Encontros como feiras de arte, vernissages, exposições e leilões são espaços abertos, mas também herméticos, estranhos, ameaçadores para o iniciante. Contudo, é interessante notar que a comunidade ligada à arte, especialmente contemporânea, curte qualquer coisa que seja diferente. Arrisco dizer que um leigo poderia se sair bem numa vernissage se conseguisse transformar a sua ignorância em algo curioso, simpático e evitasse beber demais. Mas, em geral, circular nos eventos de arte não é confortável para quem não participa do mercado.

Além disso tudo, colecionar arte não é barato, o que afasta ainda mais os novos interessados. Ainda que haja dinheiro sobrando para adquirir obras de arte, nas suas primeiras compras o leigo terá que dar conta de dúvidas como: “será que estou pagando um preço justo?”, “será que o artista é bem reconhecido?”, “será que esta obra é boa mesmo?”. Essas dúvidas ocorrem mesmo que a compra se dê apenas por razões estéticas; digo, sem levar em conta o seu valor como investimento.

O que nos leva ao nosso título-pergunta: Como, então, surge uma coleção?

Muitos colecionadores de arte iniciam sua coleção “pegando” o gosto pela arte de outra pessoa. Alguém os ajuda a dar os primeiros passos: uma amiga artista, um namorado que estudou história da arte, um colega de trabalho que é colecionador. Mas isso é apenas uma centelha que se apaga fácil, pois colecionar demanda esforço, disposição para ir, ver, viajar, perguntar e estudar.

UM COLECIONADOR PODE comprar arte seguindo seu próprio gosto, mas estará perdendo uma parte bem interessante que é a conexão da arte com a literatura e com a filosofia, o seu diálogo com as questões da vida dos artistas e de seus contemporâneos, a beleza das visões alternativas do mundo. Colecionar arte é também colecionar informações, é passear pelas referências em busca de saber mais e encontrar sentidos, relações.

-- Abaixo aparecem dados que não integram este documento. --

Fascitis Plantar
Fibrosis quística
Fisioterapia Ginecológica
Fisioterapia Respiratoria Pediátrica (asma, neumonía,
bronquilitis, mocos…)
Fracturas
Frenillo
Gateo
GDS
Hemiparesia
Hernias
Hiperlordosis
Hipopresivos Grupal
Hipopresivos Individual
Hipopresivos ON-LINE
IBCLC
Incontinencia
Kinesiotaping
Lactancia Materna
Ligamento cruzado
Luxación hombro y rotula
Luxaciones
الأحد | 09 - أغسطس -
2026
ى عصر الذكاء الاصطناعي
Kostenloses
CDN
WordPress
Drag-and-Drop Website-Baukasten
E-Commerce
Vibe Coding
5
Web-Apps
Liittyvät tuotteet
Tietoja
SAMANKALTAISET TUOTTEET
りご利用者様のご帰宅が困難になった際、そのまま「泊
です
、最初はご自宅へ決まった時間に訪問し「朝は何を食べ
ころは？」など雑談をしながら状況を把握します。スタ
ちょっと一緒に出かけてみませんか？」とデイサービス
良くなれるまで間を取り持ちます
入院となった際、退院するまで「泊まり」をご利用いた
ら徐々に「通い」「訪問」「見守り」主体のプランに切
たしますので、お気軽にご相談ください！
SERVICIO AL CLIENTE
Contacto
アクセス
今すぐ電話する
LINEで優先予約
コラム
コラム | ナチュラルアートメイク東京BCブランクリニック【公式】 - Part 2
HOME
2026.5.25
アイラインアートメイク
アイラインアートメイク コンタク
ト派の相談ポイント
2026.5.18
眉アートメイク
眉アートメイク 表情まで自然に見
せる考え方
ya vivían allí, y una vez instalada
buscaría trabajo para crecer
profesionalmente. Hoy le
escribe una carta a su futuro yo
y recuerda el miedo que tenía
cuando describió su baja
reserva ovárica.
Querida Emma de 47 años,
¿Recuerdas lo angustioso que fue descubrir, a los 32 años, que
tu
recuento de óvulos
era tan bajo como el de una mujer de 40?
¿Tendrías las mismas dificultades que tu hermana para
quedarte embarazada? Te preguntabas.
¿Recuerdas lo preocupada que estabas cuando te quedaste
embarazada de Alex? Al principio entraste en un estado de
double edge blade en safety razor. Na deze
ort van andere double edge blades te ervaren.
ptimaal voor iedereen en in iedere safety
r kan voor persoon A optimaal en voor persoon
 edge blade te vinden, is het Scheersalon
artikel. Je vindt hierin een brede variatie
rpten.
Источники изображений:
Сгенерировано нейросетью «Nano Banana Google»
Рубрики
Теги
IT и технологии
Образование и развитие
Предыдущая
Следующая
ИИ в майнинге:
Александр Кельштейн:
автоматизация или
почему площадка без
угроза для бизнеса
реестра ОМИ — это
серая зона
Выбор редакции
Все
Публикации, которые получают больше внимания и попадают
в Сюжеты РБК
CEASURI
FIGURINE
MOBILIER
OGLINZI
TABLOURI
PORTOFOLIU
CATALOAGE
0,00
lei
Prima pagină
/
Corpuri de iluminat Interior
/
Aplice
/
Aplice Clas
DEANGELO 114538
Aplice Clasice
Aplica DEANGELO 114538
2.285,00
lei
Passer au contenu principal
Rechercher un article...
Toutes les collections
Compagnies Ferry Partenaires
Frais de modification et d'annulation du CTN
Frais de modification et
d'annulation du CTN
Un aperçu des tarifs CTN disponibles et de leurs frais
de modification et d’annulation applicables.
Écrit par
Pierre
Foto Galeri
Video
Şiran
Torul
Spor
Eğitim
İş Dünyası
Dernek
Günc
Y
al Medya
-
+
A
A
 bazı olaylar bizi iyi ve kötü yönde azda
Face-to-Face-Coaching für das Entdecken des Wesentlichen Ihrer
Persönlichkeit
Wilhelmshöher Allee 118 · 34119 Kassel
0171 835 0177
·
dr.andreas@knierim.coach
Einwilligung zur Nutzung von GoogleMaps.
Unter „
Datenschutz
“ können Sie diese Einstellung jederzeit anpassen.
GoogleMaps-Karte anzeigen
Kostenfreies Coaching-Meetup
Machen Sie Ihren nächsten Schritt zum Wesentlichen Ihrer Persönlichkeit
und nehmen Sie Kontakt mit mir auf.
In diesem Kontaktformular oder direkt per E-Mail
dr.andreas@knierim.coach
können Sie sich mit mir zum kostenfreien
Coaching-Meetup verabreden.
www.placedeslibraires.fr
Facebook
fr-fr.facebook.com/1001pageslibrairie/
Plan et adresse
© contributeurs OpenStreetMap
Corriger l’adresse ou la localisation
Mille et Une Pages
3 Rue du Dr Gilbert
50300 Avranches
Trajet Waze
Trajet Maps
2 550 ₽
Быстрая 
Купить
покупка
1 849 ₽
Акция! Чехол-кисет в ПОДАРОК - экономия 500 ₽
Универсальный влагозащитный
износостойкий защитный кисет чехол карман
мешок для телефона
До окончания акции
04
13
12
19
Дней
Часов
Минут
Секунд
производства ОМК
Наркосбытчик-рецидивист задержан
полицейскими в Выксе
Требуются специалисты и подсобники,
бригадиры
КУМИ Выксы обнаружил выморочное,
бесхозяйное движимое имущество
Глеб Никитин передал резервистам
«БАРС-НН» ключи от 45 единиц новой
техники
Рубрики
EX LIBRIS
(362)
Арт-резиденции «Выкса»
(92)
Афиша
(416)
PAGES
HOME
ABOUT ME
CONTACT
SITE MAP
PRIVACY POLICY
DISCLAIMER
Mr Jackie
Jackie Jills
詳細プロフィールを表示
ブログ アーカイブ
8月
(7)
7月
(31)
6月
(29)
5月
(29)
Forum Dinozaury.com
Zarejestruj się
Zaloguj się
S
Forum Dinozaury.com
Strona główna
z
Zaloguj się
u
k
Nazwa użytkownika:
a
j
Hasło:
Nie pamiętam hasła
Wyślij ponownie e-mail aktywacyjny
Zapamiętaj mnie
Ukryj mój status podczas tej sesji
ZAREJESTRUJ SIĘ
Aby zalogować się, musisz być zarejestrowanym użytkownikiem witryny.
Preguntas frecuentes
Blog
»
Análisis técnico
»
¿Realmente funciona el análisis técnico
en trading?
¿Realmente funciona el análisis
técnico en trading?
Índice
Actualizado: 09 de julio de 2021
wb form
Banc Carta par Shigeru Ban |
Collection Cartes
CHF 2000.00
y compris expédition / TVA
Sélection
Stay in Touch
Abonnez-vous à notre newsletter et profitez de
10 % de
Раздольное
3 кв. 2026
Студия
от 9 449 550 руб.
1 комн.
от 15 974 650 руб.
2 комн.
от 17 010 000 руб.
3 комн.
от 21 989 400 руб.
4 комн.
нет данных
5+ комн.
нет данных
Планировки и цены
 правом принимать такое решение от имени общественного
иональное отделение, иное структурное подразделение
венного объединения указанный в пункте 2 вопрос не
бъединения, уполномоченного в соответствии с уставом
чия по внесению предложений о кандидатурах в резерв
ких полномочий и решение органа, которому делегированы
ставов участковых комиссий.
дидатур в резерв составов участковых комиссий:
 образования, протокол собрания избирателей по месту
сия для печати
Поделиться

A Coleção Calmon-Stock, que o público poderá ver agora em Corpos, letras e alguns animais se presta, maravilhosamente, como exemplo desse caminho. Trata-se de uma coleção que se formou a partir de muitos movimentos, uma busca de informações aqui, um contato ali e uma dica acolá, realizados pelos colecionadores contando apenas com seu amor pela arte e a disposição incansável dos amantes. Não há, nesta coleção, o dedo especialista de curadores, consultores e outros entendidos. Há, sim, muita curiosidade e ouvidos atentos, muito interesse pelo universo dos outros, especialmente dos artistas.

Aos poucos, os colecionadores de Corpos, letras e alguns animais garimparam artistas jovens e nem tão jovens, mas que ainda possuem obras acessíveis, e foram desvendando as influências desses artistas, buscando fios de meadas, sentindo o diálogo das obras, a ponto de criarem uma unidade que agora se vê exposta nas lindas páginas deste livro. A Coleção Calmon-Stock e sua trajetória nos ensina que as coleções não precisam de muito para surgir, apenas desejo.


ALEXANDRE RIBENBOIM é empreendedor e consultor. Nessa de ser consultor, trabalhou bastante com o mercado de arte e começou a sua própria coleçãozinha.